══ Exercise materials ══

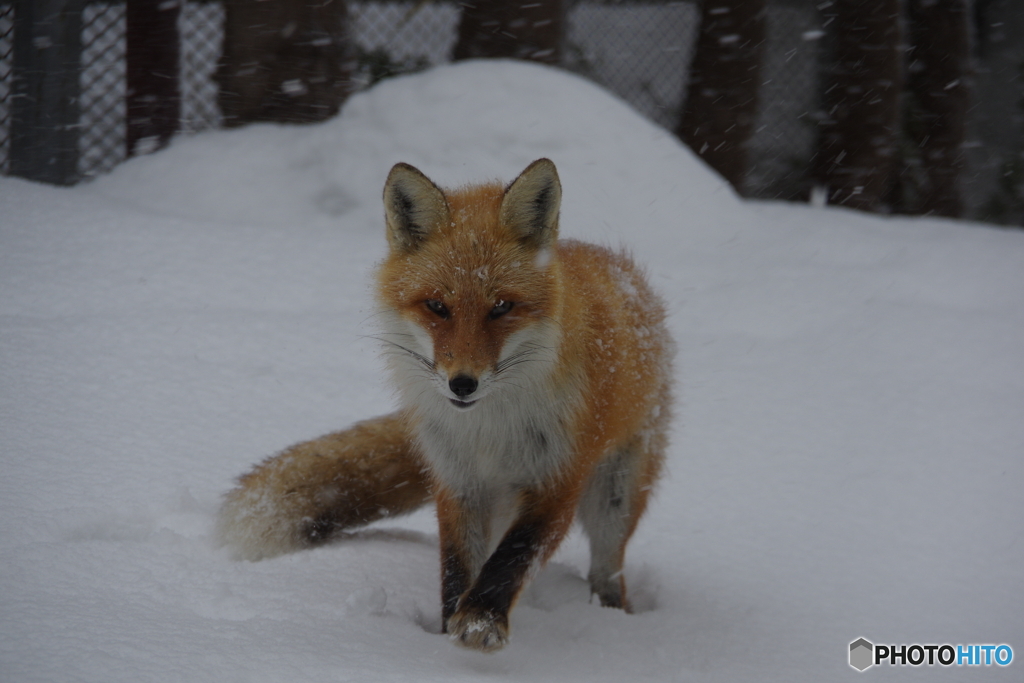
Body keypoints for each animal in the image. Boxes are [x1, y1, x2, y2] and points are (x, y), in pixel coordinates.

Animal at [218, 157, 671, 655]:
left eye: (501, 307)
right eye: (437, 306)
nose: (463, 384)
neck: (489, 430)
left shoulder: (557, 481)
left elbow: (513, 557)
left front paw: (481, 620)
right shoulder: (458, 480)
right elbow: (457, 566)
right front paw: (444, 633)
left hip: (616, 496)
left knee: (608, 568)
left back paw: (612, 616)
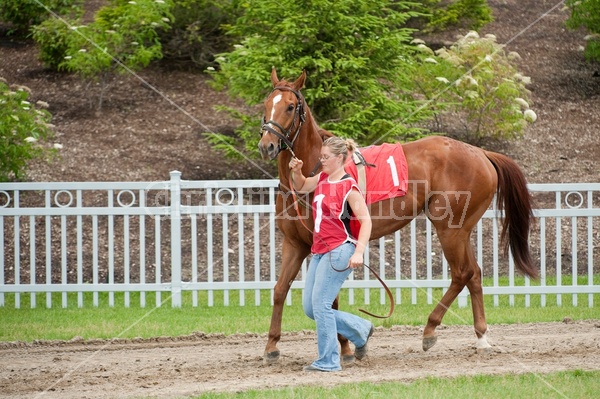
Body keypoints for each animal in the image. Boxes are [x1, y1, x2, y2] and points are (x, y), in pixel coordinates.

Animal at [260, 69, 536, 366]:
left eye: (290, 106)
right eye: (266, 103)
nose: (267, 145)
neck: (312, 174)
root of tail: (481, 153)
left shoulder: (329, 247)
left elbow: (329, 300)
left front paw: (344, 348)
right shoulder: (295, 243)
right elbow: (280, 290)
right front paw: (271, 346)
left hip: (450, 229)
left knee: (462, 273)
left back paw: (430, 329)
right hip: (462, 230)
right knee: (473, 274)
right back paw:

═══

Restate word for word only the lines from where the entries begin through the one with "left shoulder: (557, 481)"; omit the pictures.

→ **Exercise answer**
Body keypoints for each animal in the image. Boxes are [x1, y1, x2, y2] and points are (x, y), in pixel coordinates.

Animal at [218, 157, 671, 655]:
left eye: (501, 307)
right eye: (437, 306)
nose: (463, 384)
neck: (489, 430)
left shoulder: (557, 481)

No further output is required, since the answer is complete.